SLIDE 1
Surviving the Big Rewrite: Moving YELLOWPAGES.COM to Rails
John Straw YELLOWPAGES.COM
SLIDE 2 What is YELLOWPAGES.COM?
■
Part of AT&T
■
A local search website, serving
- 23 million unique visitors / month
- 2 million searches / day
- More than 48 million requests / day
- More than 1500 requests / sec
- 30 Mbit/sec (200 Mbit/sec from Akamai)
■
Entirely Ruby on Rails for almost a year, following a Big Rewrite
SLIDE 3
When was the big rewrite?
SLIDE 4 Starting in late 2006 ...
■
Several projects combined to become the big rewrite
- Replacement of Java application server
- Redesign of site look-and-feel
- Many other wish-list projects, some of which were difficult to
accomplish with existing application
■
Project conception to completion: one year
■
Development took just three months
■
Project phases
- 7/2006 - 12/2006: Thinking, early preparation
- 12/2006: Rough architecture determination, kick-off
- 1/2007 - 3/1/2007: Technology research and prototypes, business
rules exploration, UI design concepts
- 3/1/2007 - 6/28/2007: Site development and launch
SLIDE 5
Why a big rewrite?
SLIDE 6 Site design
■
Site essentially unchanged since 2003 design
■
Poor user experience demonstrated by usability testing
- Lots of new browser windows confused users
- Confusing controls and poor information layout
SLIDE 7
Application server change
■
No useful platform support or improvements
■
Session-heavy design hard to scale horizontally
■
Unusable session migration features
■
Platform design & misfeatures made SEO difficult
SLIDE 8
Code base
■
Lots of code written by consultants 2004-2005
■
Fundamental design problems
■
Code extended largely by copy-and-modify since 11/2005 (to around 125K lines)
■
No test code
■
New features hard to implement
■
Lots of code would be obsolete after site redesign and server replacement
■
What remained was impossible to leverage
SLIDE 9 Rules / Requirements for new website
■
Absolute control of urls
- Maximize SEO crawlability
■
No sessions: HTTP is stateless
- Anything other than cookies is just self-delusion
- Staying stateless makes scaling easier
■
Be agile: write less code
- Development must be faster
■
Develop easy-to-leverage core business services
- Eliminate current duplicated code
- Must be able to build other sites or applications with common
search, personalization and business review logic
- Service-oriented architecture, with web tier utilizing common
service tier
SLIDE 10
Who pulled off the big rewrite?
SLIDE 11 Team composition
■
Cross-functional team of about 20 people
- Ad products
- Community features
- Content
- Development
- Project management
- Search
- SEO
- User experience (UX)
■
Whole team sat together for entire project
■
Lunch provided several days per week to foster team togetherness
■
Team celebrations held for milestones
SLIDE 12 Benefits of team composition
■
Diverse team helped ensure requirements weren't missed
- Each team member had different perspectives about what was
important
- Each team member had to accept that only a small portion of
his/her ax would be ground
■
Core development team deliberately small
- Never more than five developers -- four skilled developers can
accomplish a lot
- Cost of communication low on a small team -- especially important
when working with new technology
SLIDE 13
How did the team approach the big rewrite?
SLIDE 14
Exploration phase - development team
■
Built initial Rails prototype -- small version of site
■
Studied search code and search query logs
■
Built prototype search service in Python
■
Started new Rails prototype using search service and UX team proposed page designs
■
Built a Django prototype using search service and UX team proposed page designs
■
Evaluated and rejected EJB3/JBoss as a service tier platform
■
Chose Rails for web tier and service tier
SLIDE 15 Why Rails?
■
All considered Java frameworks didn't provide enough control
■
Web tier platform choice came down to Rails vs.

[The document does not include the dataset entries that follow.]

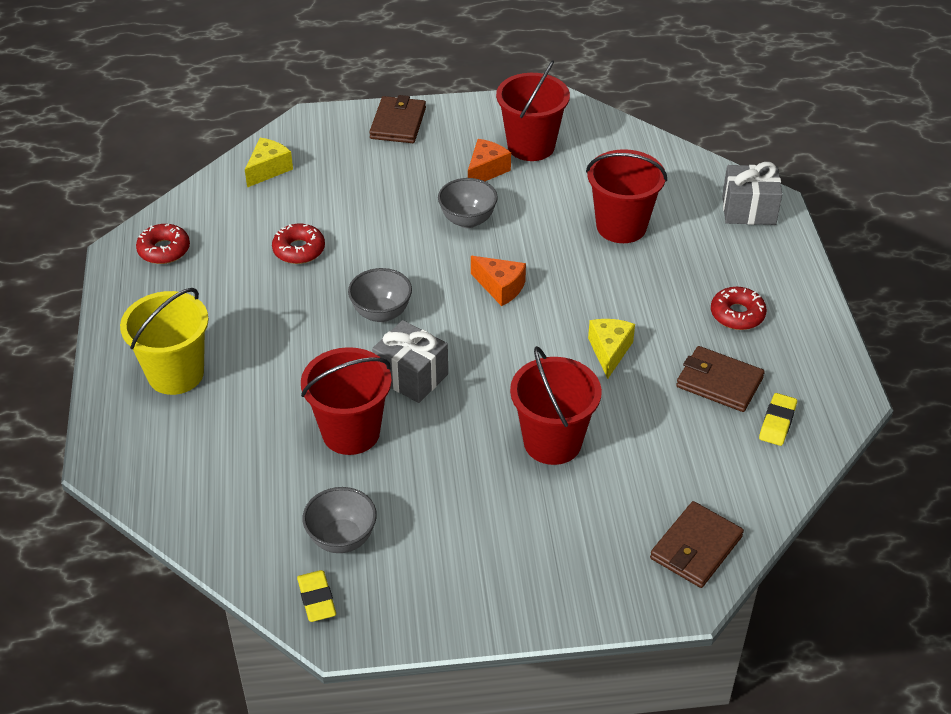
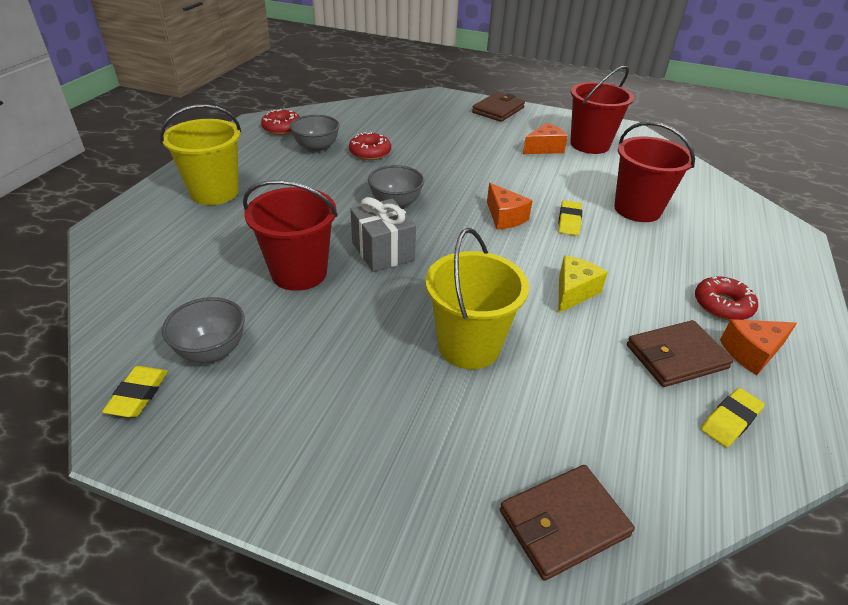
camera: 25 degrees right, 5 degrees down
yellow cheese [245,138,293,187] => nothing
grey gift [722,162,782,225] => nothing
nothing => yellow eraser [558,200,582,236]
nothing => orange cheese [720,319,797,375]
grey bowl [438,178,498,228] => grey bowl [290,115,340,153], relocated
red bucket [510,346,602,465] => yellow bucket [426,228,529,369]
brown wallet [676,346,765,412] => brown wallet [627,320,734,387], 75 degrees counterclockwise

Django
■
Rails best web tier choice due to
- Better automated testing integration
- More platform maturity
- Clearer path to C if necessary for performance
- Developer comfort and experience
■
Originally thought that service tier would have to be Java/EJB3, but team decided to go with Rails top-to-bottom
- Evaluation of EJB3 didn't show real advantages over Ruby or
Python for our application
- Reasons for choosing Rails for web tier applied equally to service
tier
- Advantage of having uniform implementation environment
SLIDE 16 Exploration phase - full team
■
Requirements
- Wish-list sharing
- Lots of discussion about existing site and possible feature/behavior
changes
- UX team members given the task of building a catalog of existing
site pages and features
■
Communication with executive team
- Extensive meetings summarizing current progress
- Meetings caused distraction and were characterized by extensive
low-level discussion
■
Project in danger of stalling
- Decision paralysis -- too many opinions
- Over-ambitious expectations
- Extremely short timeline
SLIDE 17 Development phase - Leadership
■
Project lead appointed to take on the burden of decision-making and communication with executive team
■
Agreement to freeze development on the existing site
■
Establishment of decision-making rule: if it's not simple to decide how to change a current site behavior, don't change it
■
Release schedule set
- 04/26/2007 - "Friends and Family" beta
- 05/17/2007 - Open beta
- 06/28/2007 - Site launch
SLIDE 18 Development phase - Process
■
Pages segmented into rough batches based on estimated importance and difficulty of implementation
■
Multi-week page batch development cycle established
- First week: batch wireframe development and sign-off
- Second week: batch UI design and sign-off
- Third week+: batch development
■
Each week of cycle handled by different sub-team
■
Multiple batch cycles run out-of-phase; each sub-team had a full pipeline
SLIDE 19 Development phase - Coding
■
Developed features needed for page batches and wired up HTML
■
Deployed code often to integration/beta site -- visible progress
■
Weekly milestones, with to-do lists managed in Basecamp
■
Core development team stayed focused by outsourcing to
- ther developers anything with manageable dependencies or
requiring specific skills to do quickly
- Static HTML/CSS coding of pages
- Rewrite rules for legacy url translation
- Performance evaluation for production deployment configuration
SLIDE 20 Development phase - Communication
■
Early communication with sales team
- Previous site redesign had nearly failed because of lack of
communication with sales channels
- Team member demonstrated beta site to groups of sales people
- Talked to 20-40 salespeople a week, previewing proposed changes
- Expected tour participants to discuss with their groups
■
Project lead kept executive team happy
■
Development lead kept CTO happy
SLIDE 21
What was built in the big rewrite?
SLIDE 22
Application design
SLIDE 23 Design features
■
Stateless HTTP communication at all levels
■
REST services returning JSON in service tier
■
Memcached used extensively in service tier
■
Production configuration
- Acquired 25 machines of identical configuration for each data
center (replacing 21 machines for existing site)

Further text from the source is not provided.